Aim: Output every line of the data below word for word, with no changes.

Items from a data source:

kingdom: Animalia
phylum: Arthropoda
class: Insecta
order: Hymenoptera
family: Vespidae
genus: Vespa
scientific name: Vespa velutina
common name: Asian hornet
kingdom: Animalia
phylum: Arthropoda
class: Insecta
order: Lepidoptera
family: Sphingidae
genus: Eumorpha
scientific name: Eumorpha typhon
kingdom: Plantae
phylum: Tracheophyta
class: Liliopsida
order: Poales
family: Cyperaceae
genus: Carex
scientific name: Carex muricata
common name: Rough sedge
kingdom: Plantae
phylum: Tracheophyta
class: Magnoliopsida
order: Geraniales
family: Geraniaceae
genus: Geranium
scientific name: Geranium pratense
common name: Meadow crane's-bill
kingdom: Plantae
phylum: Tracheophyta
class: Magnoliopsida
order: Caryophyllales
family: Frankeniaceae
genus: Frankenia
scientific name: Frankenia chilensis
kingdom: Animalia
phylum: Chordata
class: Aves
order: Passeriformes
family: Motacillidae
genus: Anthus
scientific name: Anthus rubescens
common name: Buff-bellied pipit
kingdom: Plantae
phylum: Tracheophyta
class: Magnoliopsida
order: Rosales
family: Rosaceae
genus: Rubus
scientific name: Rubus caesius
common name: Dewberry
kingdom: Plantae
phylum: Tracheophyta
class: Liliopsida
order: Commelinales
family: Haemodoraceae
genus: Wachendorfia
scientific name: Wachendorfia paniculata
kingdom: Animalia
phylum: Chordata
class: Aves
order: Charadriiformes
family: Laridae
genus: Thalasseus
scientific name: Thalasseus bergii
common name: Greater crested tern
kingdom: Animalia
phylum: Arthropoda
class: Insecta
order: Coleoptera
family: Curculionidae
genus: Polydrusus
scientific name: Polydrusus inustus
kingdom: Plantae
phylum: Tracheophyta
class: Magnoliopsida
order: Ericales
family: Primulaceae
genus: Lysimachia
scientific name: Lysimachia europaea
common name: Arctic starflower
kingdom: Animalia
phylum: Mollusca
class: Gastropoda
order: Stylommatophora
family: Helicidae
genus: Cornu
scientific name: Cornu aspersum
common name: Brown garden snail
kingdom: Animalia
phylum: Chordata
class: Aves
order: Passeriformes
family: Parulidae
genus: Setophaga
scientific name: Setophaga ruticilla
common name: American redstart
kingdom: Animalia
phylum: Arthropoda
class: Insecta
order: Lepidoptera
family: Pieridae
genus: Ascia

Solution for this exercise:
kingdom: Animalia
phylum: Arthropoda
class: Insecta
order: Hymenoptera
family: Vespidae
genus: Vespa
scientific name: Vespa velutina
common name: Asian hornet
kingdom: Animalia
phylum: Arthropoda
class: Insecta
order: Lepidoptera
family: Sphingidae
genus: Eumorpha
scientific name: Eumorpha typhon
kingdom: Plantae
phylum: Tracheophyta
class: Liliopsida
order: Poales
family: Cyperaceae
genus: Carex
scientific name: Carex muricata
common name: Rough sedge
kingdom: Plantae
phylum: Tracheophyta
class: Magnoliopsida
order: Geraniales
family: Geraniaceae
genus: Geranium
scientific name: Geranium pratense
common name: Meadow crane's-bill
kingdom: Plantae
phylum: Tracheophyta
class: Magnoliopsida
order: Caryophyllales
family: Frankeniaceae
genus: Frankenia
scientific name: Frankenia chilensis
kingdom: Animalia
phylum: Chordata
class: Aves
order: Passeriformes
family: Motacillidae
genus: Anthus
scientific name: Anthus rubescens
common name: Buff-bellied pipit
kingdom: Plantae
phylum: Tracheophyta
class: Magnoliopsida
order: Rosales
family: Rosaceae
genus: Rubus
scientific name: Rubus caesius
common name: Dewberry
kingdom: Plantae
phylum: Tracheophyta
class: Liliopsida
order: Commelinales
family: Haemodoraceae
genus: Wachendorfia
scientific name: Wachendorfia paniculata
kingdom: Animalia
phylum: Chordata
class: Aves
order: Charadriiformes
family: Laridae
genus: Thalasseus
scientific name: Thalasseus bergii
common name: Greater crested tern
kingdom: Animalia
phylum: Arthropoda
class: Insecta
order: Coleoptera
family: Curculionidae
genus: Polydrusus
scientific name: Polydrusus inustus
kingdom: Plantae
phylum: Tracheophyta
class: Magnoliopsida
order: Ericales
family: Primulaceae
genus: Lysimachia
scientific name: Lysimachia europaea
common name: Arctic starflower
kingdom: Animalia
phylum: Mollusca
class: Gastropoda
order: Stylommatophora
family: Helicidae
genus: Cornu
scientific name: Cornu aspersum
common name: Brown garden snail
kingdom: Animalia
phylum: Chordata
class: Aves
order: Passeriformes
family: Parulidae
genus: Setophaga
scientific name: Setophaga ruticilla
common name: American redstart
kingdom: Animalia
phylum: Arthropoda
class: Insecta
order: Lepidoptera
family: Pieridae
genus: Ascia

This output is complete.